Krefeld. Die Tür schließt sich. Völlige Finsternis. Orientierungslosigkeit und Unbehagen machen sich breit. Im Kopf dreht sich alles. Langsam tastet man sich voran. Es ist ein einschneidendes Erlebnis, das nicht jeder gleich gut verkraftet. Else Weyers hat es nur wenige Minuten im dunklen Café im Gesundheits-Haus Salvea ausgehalten. "Mir ist sofort schwindelig geworden", erzählt sie.
Die 76-jährige selbst besitzt noch etwas Sehkraft, erkennt im Hellen noch Umrisse. "So muss es sein, wenn man völlig blind ist", sagt sie. Wie empfindet eine blinde Person ihren Alltag? Welche Schwierigkeiten gibt es? Der Bund zur Förderung Sehbehinderter und das Reha Team West haben das Dunkel-Café zur Krefelder Woche des Sehens im Gesundheitszentrum Salvea eingerichtet.
"Wir wollen zeigen, welche Lebenswirklichkeit Blinde und Sehbehinderte bewältigen müssen", erklärt Margaret Reinhardt, Vorsitzende vom Bund zur Förderung Sehbehinderter. Es sei ein anderes Erleben und führe vielleicht zu einem Aha-Erlebnis bei manchen Sehenden.
"Die Gabel ist ja leer", sagt Holger Falk vom Reha Team West in der Finsternis. Er hat Schwierigkeiten, seinen Kuchen zu finden. "Man muss mit den Fingern essen", rät Hannelore Schnitzler. Ihr Sohn Arne hat auch seine Probleme: Er tastet hilflos nach seinem Saftglas. Die beiden haben durch Zufall von dem Aktionstag erfahren und wollten die Dunkelheit erleben.
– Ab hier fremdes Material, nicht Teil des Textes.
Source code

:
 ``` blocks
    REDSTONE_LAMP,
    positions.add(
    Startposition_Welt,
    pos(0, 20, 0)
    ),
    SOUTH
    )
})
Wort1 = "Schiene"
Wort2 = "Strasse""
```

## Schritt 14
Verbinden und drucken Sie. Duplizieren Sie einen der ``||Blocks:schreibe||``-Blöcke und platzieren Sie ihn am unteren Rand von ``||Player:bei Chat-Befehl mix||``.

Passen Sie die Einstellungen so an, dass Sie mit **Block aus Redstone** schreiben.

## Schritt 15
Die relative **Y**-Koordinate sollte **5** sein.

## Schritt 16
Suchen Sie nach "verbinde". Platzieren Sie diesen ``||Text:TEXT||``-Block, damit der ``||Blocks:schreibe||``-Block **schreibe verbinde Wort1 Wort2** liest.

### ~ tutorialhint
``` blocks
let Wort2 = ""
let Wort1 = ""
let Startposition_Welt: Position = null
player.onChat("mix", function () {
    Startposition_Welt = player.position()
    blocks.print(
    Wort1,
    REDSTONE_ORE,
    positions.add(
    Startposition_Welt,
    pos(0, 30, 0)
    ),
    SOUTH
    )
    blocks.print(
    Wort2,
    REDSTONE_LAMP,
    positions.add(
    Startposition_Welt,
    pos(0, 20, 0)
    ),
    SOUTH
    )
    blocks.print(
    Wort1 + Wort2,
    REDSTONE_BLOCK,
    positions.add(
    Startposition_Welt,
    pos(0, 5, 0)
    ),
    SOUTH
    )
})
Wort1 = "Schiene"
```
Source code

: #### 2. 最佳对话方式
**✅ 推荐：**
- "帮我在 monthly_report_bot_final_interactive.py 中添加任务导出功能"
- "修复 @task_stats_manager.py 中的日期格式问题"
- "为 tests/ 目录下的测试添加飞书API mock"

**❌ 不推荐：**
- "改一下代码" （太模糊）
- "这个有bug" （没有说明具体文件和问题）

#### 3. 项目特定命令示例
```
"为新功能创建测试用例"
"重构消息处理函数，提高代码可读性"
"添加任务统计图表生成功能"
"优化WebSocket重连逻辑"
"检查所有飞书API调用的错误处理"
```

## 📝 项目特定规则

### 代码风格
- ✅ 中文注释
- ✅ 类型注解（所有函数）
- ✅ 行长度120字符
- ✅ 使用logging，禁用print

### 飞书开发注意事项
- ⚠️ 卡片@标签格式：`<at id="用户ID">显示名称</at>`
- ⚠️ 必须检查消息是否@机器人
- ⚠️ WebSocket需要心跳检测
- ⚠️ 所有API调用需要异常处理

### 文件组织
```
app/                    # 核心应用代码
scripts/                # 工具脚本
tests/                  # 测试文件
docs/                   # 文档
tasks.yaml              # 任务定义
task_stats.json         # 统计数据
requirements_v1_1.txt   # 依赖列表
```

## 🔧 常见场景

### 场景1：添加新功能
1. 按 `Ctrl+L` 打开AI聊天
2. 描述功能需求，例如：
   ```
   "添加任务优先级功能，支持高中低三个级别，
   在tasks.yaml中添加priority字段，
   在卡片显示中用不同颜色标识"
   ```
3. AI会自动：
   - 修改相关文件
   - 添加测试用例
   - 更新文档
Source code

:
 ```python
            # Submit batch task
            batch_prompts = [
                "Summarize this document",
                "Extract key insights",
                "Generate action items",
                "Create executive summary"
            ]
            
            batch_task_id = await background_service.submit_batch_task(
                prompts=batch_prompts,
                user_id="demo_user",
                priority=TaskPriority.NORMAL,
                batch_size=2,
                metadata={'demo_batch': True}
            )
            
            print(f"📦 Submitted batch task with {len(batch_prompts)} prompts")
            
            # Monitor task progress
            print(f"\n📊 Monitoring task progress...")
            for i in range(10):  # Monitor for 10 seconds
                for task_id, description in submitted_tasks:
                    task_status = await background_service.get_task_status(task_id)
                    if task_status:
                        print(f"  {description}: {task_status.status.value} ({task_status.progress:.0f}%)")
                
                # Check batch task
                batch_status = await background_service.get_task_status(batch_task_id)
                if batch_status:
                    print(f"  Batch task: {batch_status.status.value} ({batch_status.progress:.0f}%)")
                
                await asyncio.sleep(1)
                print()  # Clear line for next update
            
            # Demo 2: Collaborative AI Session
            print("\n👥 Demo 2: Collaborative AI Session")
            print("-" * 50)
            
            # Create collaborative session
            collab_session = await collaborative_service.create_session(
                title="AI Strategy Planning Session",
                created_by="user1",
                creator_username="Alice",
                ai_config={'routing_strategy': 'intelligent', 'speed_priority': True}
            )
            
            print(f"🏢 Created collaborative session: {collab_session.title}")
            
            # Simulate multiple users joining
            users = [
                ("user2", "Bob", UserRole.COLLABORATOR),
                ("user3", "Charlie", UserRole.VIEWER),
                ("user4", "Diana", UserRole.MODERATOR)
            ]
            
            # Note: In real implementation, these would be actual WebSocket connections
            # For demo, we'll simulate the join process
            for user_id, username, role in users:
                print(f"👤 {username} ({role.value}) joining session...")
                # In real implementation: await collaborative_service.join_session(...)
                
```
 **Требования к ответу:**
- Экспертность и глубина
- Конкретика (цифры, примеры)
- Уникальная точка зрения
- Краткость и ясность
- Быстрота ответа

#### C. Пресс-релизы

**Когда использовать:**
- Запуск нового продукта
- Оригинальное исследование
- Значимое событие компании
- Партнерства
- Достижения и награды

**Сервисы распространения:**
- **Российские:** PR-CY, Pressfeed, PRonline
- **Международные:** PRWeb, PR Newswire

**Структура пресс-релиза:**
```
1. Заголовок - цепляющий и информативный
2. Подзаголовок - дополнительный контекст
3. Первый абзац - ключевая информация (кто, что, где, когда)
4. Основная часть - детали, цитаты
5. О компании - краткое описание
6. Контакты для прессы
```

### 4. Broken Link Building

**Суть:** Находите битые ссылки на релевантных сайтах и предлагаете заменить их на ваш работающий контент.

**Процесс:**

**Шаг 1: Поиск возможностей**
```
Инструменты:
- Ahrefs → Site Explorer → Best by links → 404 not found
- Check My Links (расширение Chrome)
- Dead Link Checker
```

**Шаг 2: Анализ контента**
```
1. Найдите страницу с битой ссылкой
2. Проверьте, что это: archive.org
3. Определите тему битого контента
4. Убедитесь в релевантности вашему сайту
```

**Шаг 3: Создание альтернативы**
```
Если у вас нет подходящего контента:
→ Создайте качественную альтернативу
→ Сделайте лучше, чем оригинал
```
"Es ist ein komisches Gefühl", so die 41-jährige. Man müsse sich erst daran gewöhnen. Die Konzentration gilt den anderen Sinnen: hören, tasten, riechen und schmecken. Der Apfelkuchen schmeckt intensiver; die Gespräche an den anderen Tischen kommen einem unheimlich laut vor.
"Die Wahrnehmung stellt sich um", erklärt Falk. Die anderen Sinne versuchten, die Aufgabe der Augen zu übernehmen, so dass man nicht völlig orientierungslos sei. Obwohl es ein zunächst unangenehmes Gefühl ist, stehen schon die nächsten Gäste an der Tür. "Das Café ist das absolute Highlight", findet er. Die Alltagssituation eines Blinden werde exemplarisch in Szene gesetzt.
Das Café kommt gut an. Nach einer Weile gewöhnen sich die Augen an die Finsternis, leichte Umrisse sind wieder zu erkennen. Das anfängliche Magenkribbeln hat abgenommen. Dennoch ist dieser Einblick in die Welt eines Blinden beklemmend, auch wenn er nur kurz dauert.